Itemized modification records:
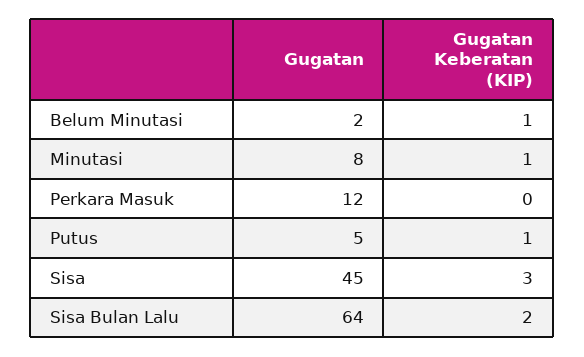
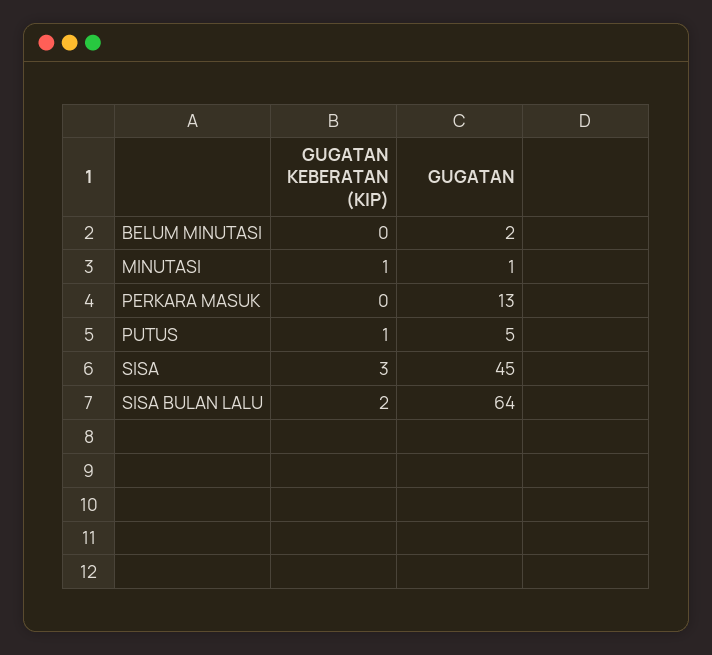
  {
    "Gugatan": {
      "Belum Minutasi": 2,
-     "Minutasi": 8,
+     "Minutasi": 1,
-     "Perkara Masuk": 12,
+     "Perkara Masuk": 13,
      "Putus": 5,
      "Sisa": 45,
      "Sisa Bulan Lalu": 64
    },
    "Gugatan Keberatan (KIP)": {
-     "Belum Minutasi": 1,
+     "Belum Minutasi": 0,
      "Minutasi": 1,
      "Perkara Masuk": 0,
      "Putus": 1,
      "Sisa": 3,
      "Sisa Bulan Lalu": 2
    }
  }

- Exercise
Work out how many lines in the records include "Sisa". Only the number should be given.

- Result
4